Consegna 1>
Rispondi alle domande seguenti basandoti sul commento di politica italiana riportato più avanti.
(a) Quali schieramenti, secondo il commento, si batterono fianco a fianco nel Risorgimento?
(b) Da chi potrebbero arrivare degli sgambetti, secondo il commento?
(c) A quale animale il commento paragona chi non vuole alcun cambiamento nella gestione lobbista dei poteri?
Consegna 2> Prosegui il commento sulla politica italiana a partire dalla sua ultima frase.

Estratto>

━━━━━━━━━━━━━━━━

Sarebbe tempo di responsabilità, di sarti capaci di ricucire la tunica strappata della bella fanciulla turrita, chi ha perso, faccia opposizione avendo come unica stella il bene del Paese studiando e rispolverando i valori civili del nostro eclissato Risorgimento che pur vide battersi fianco a fianco monarchici e repubblicani, liberali e socialisti, ma qui purtroppo varchiamo l’utopia “inattuabile”, l’Italia della pancia, dei tanti castelli e palazzi di potere è pronta già a versare olio incandescente a conservazione di feudi, baronie, caporalati e scrivanie.
Ammesso non ci siano sgambetti dal Quirinale e da alleati voltagabbana, se avremo finalmente una donna (la prima) Presidente del Consiglio nei giorni seguenti (ma già da subito) sarà Moncada nelle piazze, nelle scuole, nelle università, avendo nel tascapane l’arma dei centri sociali già in fermento, le femministe, il movimento LGBTQ, gli antagonisti e persino quelle talpe mosce dei sindacalisti che sbucheranno dalle loro tane invocando lo scontro, perché? Non vogliono assolutamente alcun cambiamento nella gestione lobbista dei poteri, i ragni, si sa, mangiano con le loro tele standosene fermi fino alla cattura dell’incauto insetto, e di tele hanno invaso tutte le stanze del Paese.

━━━━━━━━━━━━━━━━

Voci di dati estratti
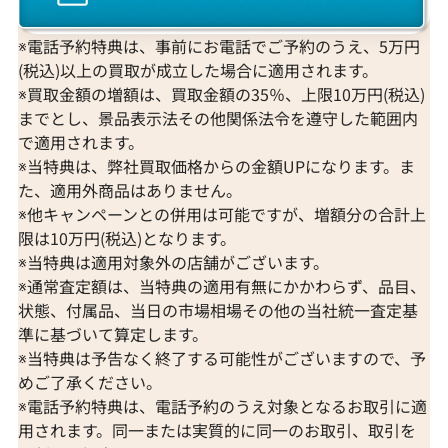
※電話予約特典は、事前にお電話でご予約のうえ、5万円
(税込)以上の買取が成立した場合に適用されます。
※買取金額の増額は、買取金額の35％、上限10万円(税込)
までとし、景品表示法その他関係法令を遵守した範囲内
で適用されます。
※当特典は、弊社買取価格からの金額UPになります。ま
た、適用外商品はありません。
※他キャンペーンとの併用は可能ですが、増額分の合計上
限は10万円(税込)となります。
※当特典は適用対象外の店舗がございます。
※通常査定額は、当特典の適用有無にかかわらず、品目、
状態、付属品、当日の市場相場その他の当社統一査定基
準に基づいて算定します。
※当特典は予告なく終了する可能性がございますので、予
めご了承ください。
※電話予約特典は、電話予約のうえ対象となるお取引に適
用されます。同一または実質的に同一のお取引、取引を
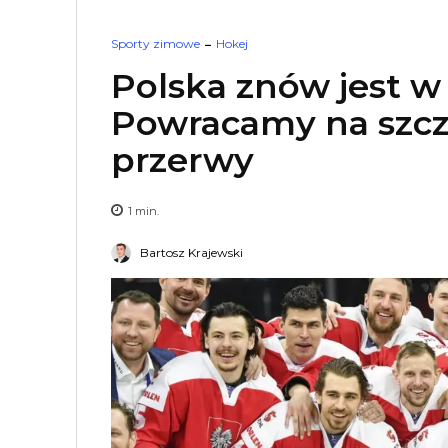
Sporty zimowe
Hokej
Polska znów jest w 
Powracamy na szczy
przerwy
1
min.
Bartosz Krajewski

━━━━━━━━━━━━━━━━

Risposta 1>
(a) Si batterono fianco a fianco monarchici e repubblicani, liberali e socialisti.
(b) Gli sgambetti potrebbero arrivare dal Quirinale e da alleati voltagabbana.
(c) Li paragona ai ragni, che mangiano con le loro tele standosene fermi fino alla cattura dell'incauto insetto.

Risposta 2>
Un prologo a quanto dico? Piazza Indipendenza, Roma, angolo via S. Martino della Battaglia, una targa commemora la casa ove si spense Giuseppe Tomasi di Lampedusa, “autore del celebre romanzo Il Gattopardo” riportando la celeberrima frase pronunciata da Tancredi: “se vogliamo che tutto rimanga come è, bisogna che tutto cambi”, sembra il commento spedito a Palazzo dei Marescialli, all’altro lato della via, dopo i risultati alle elezioni del CSM. Disillusione della riforma Cartabia, le correnti togate hanno continuato imperturbabili a votare seconda sponda politica rendendo vuota retorica ogni sovvertimento dello statu quo.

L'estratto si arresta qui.